Светлый фон

Пуховецкий, как ни старался, не мог до конца объяснить себе происходящее. Атаман, на которого все указывало как на несомненного предводителя связанной с татарами шайки, легко выходил сухим из воды, и второй раз за год отдавал на суд толпы и на смерть еще недавно уважаемых казаков, своих же приближенных. Но Черепаху, открыто бросившего вызов его власти, он зачем-то спас от гибели, и толпа, несмотря на всю на свою ненависть к Дворцевому, к слову, тоже не совсем понятную, и пальцем его не тронула. Впрочем, эти размышления надо было отложить до поры до времени, так как в эту минуту Пуховецким и всеми казаками, а может быть даже и атаманом, владел не разум, а чувства. Двое из свиты Чорного подняли его на плечи, и атаман снова обратился к казакам:

– Паны-молодцы! Прибили мы своих бешеных псов – то дело нужное, да от него честь невелика. Пора нам врагами посерьезнее заняться, засиделись мы, братцы, на Сечи. Пора бы и подняться нам за вольности войсковые и веру православную. Получил я вчера грамоту от Богдана Михайловича: пишет он, что царь московский пошел на Литву, и едва ли не половину Белой Руси уже взял. Теперь и нам все силы туда же надо бросить, чтобы ляхов до конца сломить. Похоже, панове, недолго им, поганцам, осталось: конец приходит Республике. Объявляю завтра поход!

С этими словами атаман бережно, с торжественным выражением лица, поднял над своей головой булаву. Это значило, что с завтрашнего дня разгульная жизнь Сечи прекращается, и вступают в силу законы походного времени, запрещавшие пьянство и гульбу, и превращавшие кошевого из одного из казаков в неограниченного монарха.

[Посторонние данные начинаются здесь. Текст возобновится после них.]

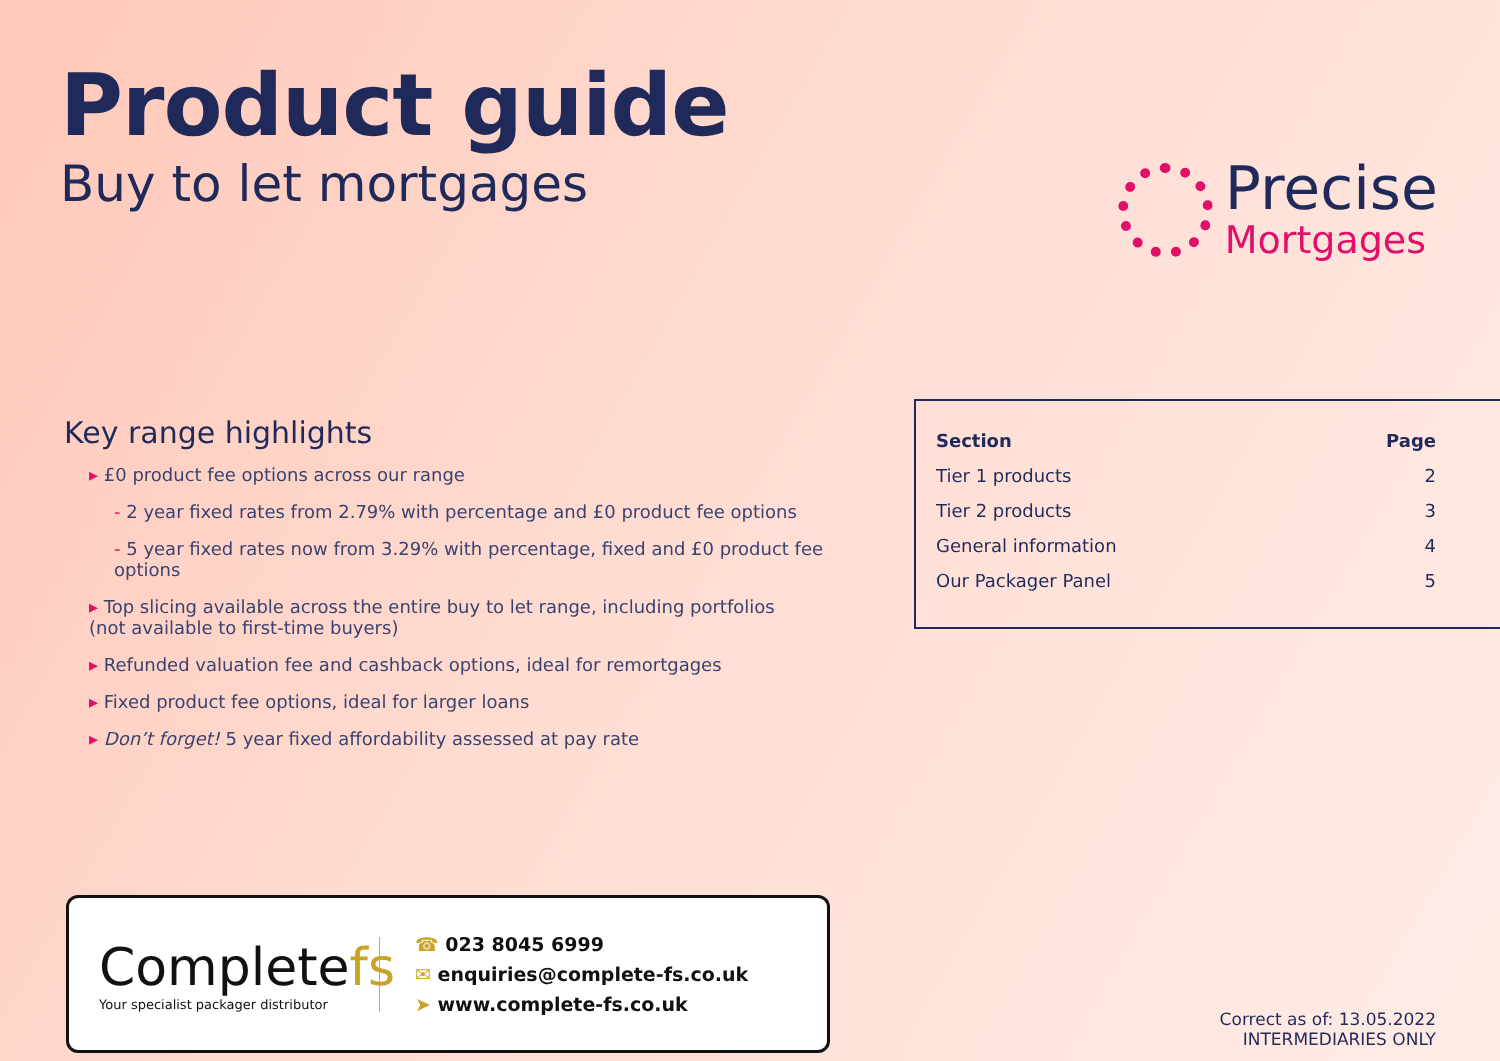Product guide
Buy to let mortgages
Precise
Mortgages
Key range highlights
▸ £0 product fee options across our range
- 2 year fixed rates from 2.79% with percentage and £0 product fee options
- 5 year fixed rates now from 3.29% with percentage, fixed and £0 product fee options
▸ Top slicing available across the entire buy to let range, including portfolios
(not available to first-time buyers)
▸ Refunded valuation fee and cashback options, ideal for remortgages
▸ Fixed product fee options, ideal for larger loans
▸ Don’t forget! 5 year fixed affordability assessed at pay rate
| Section | Page |
| --- | --- |
| Tier 1 products | 2 |
| Tier 2 products | 3 |
| General information | 4 |
| Our Packager Panel | 5 |
Completefs
Your specialist packager distributor
☎ 023 8045 6999
✉ enquiries@complete-fs.co.uk
➤ www.complete-fs.co.uk
Correct as of: 13.05.2022
INTERMEDIARIES ONLY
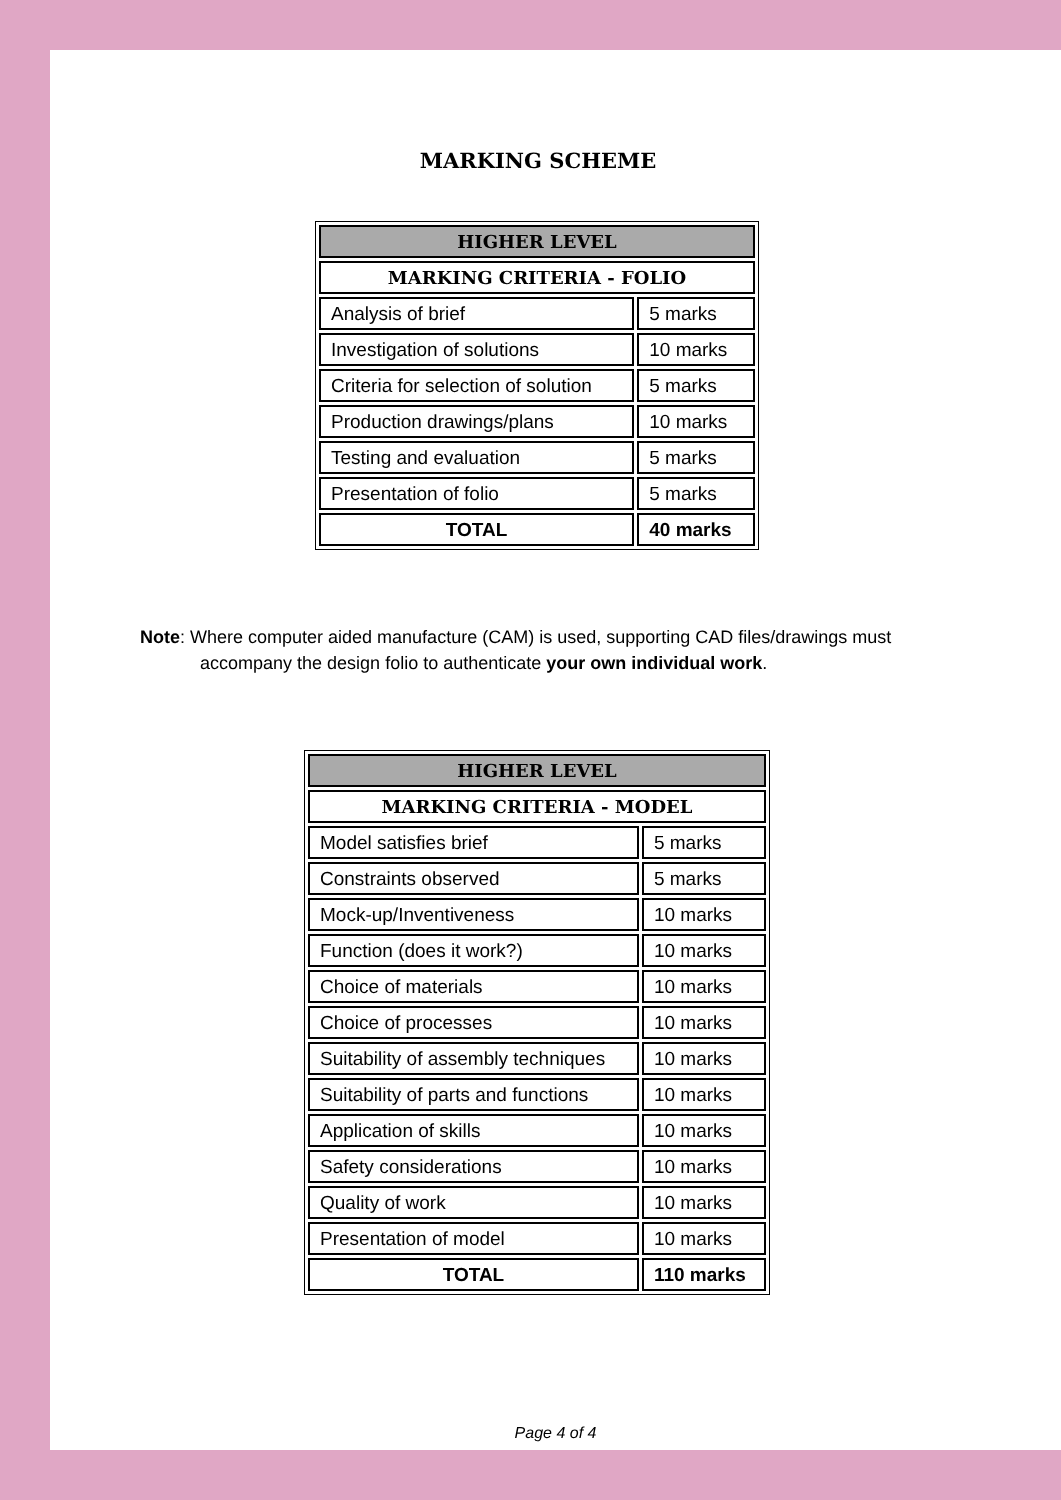MARKING SCHEME
| HIGHER LEVEL | |
| MARKING CRITERIA - FOLIO | |
| Analysis of brief | 5 marks |
| Investigation of solutions | 10 marks |
| Criteria for selection of solution | 5 marks |
| Production drawings/plans | 10 marks |
| Testing and evaluation | 5 marks |
| Presentation of folio | 5 marks |
| TOTAL | 40 marks |
Note: Where computer aided manufacture (CAM) is used, supporting CAD files/drawings must
accompany the design folio to authenticate your own individual work.
| HIGHER LEVEL | |
| MARKING CRITERIA - MODEL | |
| Model satisfies brief | 5 marks |
| Constraints observed | 5 marks |
| Mock-up/Inventiveness | 10 marks |
| Function (does it work?) | 10 marks |
| Choice of materials | 10 marks |
| Choice of processes | 10 marks |
| Suitability of assembly techniques | 10 marks |
| Suitability of parts and functions | 10 marks |
| Application of skills | 10 marks |
| Safety considerations | 10 marks |
| Quality of work | 10 marks |
| Presentation of model | 10 marks |
| TOTAL | 110 marks |
Page 4 of 4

Восторг, охвативший казаков, был неописуем. Откуда-то было принесено изящное, хотя и сильно потрепанное и без одной ножки, польское кресло, на которое, как на трон, посадили царевича Ивана, и принялись носить его по площади. Казаки, мимо которых проходила процессия с царской особой, кланялись в пояс, а некоторые падали ниц или старались поцеловать монаршую руку. Ивану такое проявление верноподданнических чувств казалось, пожалуй, чрезмерным, но запорожцев, как разыгравшихся детей, было не остановить. Смущенный Пуховецкий, плохо представлявший себе церемониал общения царя с народом, поначалу благословлял всех двумя пальцами, вроде попа, но потом стал просто благосклонно кивать, то налево, то направо.

Но так же, как и разыгравшиеся дети, подвыпившее лыцарство не отличалось постоянством в своих увлечениях. По традиции, перед выходом в поход атаман велел открыть все шинки, которых на Сечи было не меньше полусотни, и приказал наливать спиртное всякому желающему вволю, за счет войсковой казны. Поэтому казаки, отдав должные почести царевичу, начали быстро расходиться с площади по предместью и располагавшимся там питейным заведениям. Но не все были удовлетворены и этой щедростью атамана: часть запорожцев ринулась на базар, чтобы, воспользовавшись общей неразберихой, пограбить там лавки. Торговцы, вполне готовые к такому обороту событий, начали храбро отбиваться от грабителей, не ограничиваясь холодным оружием, но также отгоняя гультяев слаженным огнем из пищалей, и вскоре вынудили их с позором отступить с затянутой пороховым дымом рыночной площади. Другие казаки, постарше и поразумнее, пользовались случаем, чтобы переговорить с атаманом и другой старшиной, и плотно обступили Чорного сотоварищи. Вскоре вокруг Ивана осталось только несколько человек наиболее убежденных приверженцев московского престола, которые продолжали, словно по привычке, носить Пуховецкого по площади, а тот, стараясь не терять достоинства, продолжал с ними беседовать. Слева к креслу пристроился невысокий и коренастый казак с изрядным брюшком, который поначалу не обратил на себя внимания Пуховецкого, но постепенно подбирался все ближе и ближе к Ивану, пока, наконец, не оказался совсем рядом с ним. Казак до поры до времени молчал и буравил снизу вверх Ивана взглядом, который показался тому очень знакомым. Когда Пуховецкий вгляделся как следует в лицо казака, то выяснилось, что перед ним был, собственной персоной, бывший иванов хозяин – Ильяш. Одет он был по всем запорожским правилам, в шаровары, черкеску, кафтан и высокую шапку, и такой наряд оказался, на удивление, к лицу караготу. Ильяш сбрил бороду, зато обильно смазал чем-то и тщательно расчесал усы, а голову выбрил наполовину, так, чтобы было похоже на чуб. Ему даже хватило наглости закрутить прядь волос за ухо, как полагалось делать только старым и испытанным казакам. Словом, зрелище было незаурядным даже для много повидавшей Сечи, где кто только не находил себе пристанище.